WHAT THE TASK REQUIRES
Print word for word the first line of the records below and every following line through the one containing "Xem tất cả bài viết"; print nothing else.

EXERCISE INPUTS
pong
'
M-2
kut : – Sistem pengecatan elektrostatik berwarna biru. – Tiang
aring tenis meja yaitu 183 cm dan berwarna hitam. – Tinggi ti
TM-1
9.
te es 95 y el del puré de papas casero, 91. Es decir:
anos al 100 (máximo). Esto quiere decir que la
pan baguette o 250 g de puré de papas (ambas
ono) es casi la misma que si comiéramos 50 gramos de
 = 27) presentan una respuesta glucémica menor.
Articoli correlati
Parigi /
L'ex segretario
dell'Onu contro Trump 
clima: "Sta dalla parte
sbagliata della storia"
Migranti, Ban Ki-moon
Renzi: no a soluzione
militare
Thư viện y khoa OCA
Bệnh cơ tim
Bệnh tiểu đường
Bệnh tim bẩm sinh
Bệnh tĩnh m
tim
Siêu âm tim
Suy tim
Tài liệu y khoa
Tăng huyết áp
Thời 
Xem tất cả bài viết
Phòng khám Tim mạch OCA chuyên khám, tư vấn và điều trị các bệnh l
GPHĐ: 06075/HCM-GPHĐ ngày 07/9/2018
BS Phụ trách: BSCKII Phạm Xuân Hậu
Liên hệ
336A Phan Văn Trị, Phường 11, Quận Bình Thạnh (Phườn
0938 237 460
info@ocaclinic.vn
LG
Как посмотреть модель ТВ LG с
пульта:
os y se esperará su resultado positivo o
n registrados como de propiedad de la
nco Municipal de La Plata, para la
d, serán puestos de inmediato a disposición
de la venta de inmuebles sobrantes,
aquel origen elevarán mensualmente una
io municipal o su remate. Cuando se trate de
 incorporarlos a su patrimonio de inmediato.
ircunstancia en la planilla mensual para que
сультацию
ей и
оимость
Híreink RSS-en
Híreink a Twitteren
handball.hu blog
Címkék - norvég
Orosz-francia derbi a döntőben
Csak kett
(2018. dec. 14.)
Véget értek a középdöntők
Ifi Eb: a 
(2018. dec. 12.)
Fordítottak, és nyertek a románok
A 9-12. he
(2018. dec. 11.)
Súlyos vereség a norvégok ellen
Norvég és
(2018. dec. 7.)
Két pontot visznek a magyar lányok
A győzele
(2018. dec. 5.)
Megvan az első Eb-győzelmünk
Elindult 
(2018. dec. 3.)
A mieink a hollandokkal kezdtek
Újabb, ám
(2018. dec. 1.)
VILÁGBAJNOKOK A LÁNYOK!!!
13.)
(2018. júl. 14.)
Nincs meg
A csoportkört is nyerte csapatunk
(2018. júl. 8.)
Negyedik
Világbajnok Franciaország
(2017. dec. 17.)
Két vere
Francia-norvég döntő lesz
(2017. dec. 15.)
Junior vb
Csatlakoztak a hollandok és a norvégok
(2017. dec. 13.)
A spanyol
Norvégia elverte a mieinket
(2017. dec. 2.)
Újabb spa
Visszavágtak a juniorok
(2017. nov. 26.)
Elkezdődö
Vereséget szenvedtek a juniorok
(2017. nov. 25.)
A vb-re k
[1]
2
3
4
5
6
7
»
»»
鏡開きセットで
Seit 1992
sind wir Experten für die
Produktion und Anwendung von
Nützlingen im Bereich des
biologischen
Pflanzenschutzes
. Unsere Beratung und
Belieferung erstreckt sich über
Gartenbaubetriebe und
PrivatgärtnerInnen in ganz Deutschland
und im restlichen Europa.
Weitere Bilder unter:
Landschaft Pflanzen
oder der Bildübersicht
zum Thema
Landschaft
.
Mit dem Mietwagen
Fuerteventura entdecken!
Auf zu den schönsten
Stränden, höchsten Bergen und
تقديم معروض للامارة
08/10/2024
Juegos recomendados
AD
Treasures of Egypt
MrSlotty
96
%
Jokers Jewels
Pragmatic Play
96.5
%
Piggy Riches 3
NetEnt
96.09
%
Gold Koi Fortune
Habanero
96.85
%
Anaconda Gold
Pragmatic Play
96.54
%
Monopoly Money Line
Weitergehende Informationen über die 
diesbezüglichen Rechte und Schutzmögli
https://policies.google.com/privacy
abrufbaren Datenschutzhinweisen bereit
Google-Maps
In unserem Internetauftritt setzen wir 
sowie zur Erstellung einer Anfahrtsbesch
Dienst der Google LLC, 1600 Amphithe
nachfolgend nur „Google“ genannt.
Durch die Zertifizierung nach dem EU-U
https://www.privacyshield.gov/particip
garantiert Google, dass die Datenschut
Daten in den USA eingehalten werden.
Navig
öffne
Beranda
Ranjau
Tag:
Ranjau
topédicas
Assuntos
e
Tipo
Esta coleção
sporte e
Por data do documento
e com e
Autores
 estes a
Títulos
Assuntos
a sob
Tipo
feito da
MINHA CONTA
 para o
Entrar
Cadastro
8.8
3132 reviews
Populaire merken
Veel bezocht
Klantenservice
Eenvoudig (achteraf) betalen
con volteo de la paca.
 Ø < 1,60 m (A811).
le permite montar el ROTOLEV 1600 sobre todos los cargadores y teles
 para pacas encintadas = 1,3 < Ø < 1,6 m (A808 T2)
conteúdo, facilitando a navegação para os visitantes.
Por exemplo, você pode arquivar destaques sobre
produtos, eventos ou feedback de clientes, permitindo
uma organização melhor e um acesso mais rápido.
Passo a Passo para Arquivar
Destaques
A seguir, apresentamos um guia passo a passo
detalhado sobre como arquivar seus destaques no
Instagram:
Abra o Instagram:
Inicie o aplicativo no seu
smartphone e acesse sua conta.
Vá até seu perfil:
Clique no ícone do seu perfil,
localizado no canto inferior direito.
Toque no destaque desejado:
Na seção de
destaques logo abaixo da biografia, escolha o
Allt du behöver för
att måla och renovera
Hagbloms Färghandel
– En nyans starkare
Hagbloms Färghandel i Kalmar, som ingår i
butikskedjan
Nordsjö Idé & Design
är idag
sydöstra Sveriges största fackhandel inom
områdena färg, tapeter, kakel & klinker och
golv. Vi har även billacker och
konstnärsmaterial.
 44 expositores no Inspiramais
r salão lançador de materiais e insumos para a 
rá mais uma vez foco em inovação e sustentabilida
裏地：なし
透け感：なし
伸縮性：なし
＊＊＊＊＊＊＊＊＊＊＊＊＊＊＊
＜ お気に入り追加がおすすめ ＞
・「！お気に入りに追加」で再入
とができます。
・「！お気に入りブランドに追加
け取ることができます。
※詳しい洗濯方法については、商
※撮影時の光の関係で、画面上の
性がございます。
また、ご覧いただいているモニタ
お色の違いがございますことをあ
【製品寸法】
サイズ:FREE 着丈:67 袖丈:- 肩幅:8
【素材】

SOLUTION
pong
'
M-2
kut : – Sistem pengecatan elektrostatik berwarna biru. – Tiang
aring tenis meja yaitu 183 cm dan berwarna hitam. – Tinggi ti
TM-1
9.
te es 95 y el del puré de papas casero, 91. Es decir:
anos al 100 (máximo). Esto quiere decir que la
pan baguette o 250 g de puré de papas (ambas
ono) es casi la misma que si comiéramos 50 gramos de
 = 27) presentan una respuesta glucémica menor.
Articoli correlati
Parigi /
L'ex segretario
dell'Onu contro Trump 
clima: "Sta dalla parte
sbagliata della storia"
Migranti, Ban Ki-moon
Renzi: no a soluzione
militare
Thư viện y khoa OCA
Bệnh cơ tim
Bệnh tiểu đường
Bệnh tim bẩm sinh
Bệnh tĩnh m
tim
Siêu âm tim
Suy tim
Tài liệu y khoa
Tăng huyết áp
Thời 
Xem tất cả bài viết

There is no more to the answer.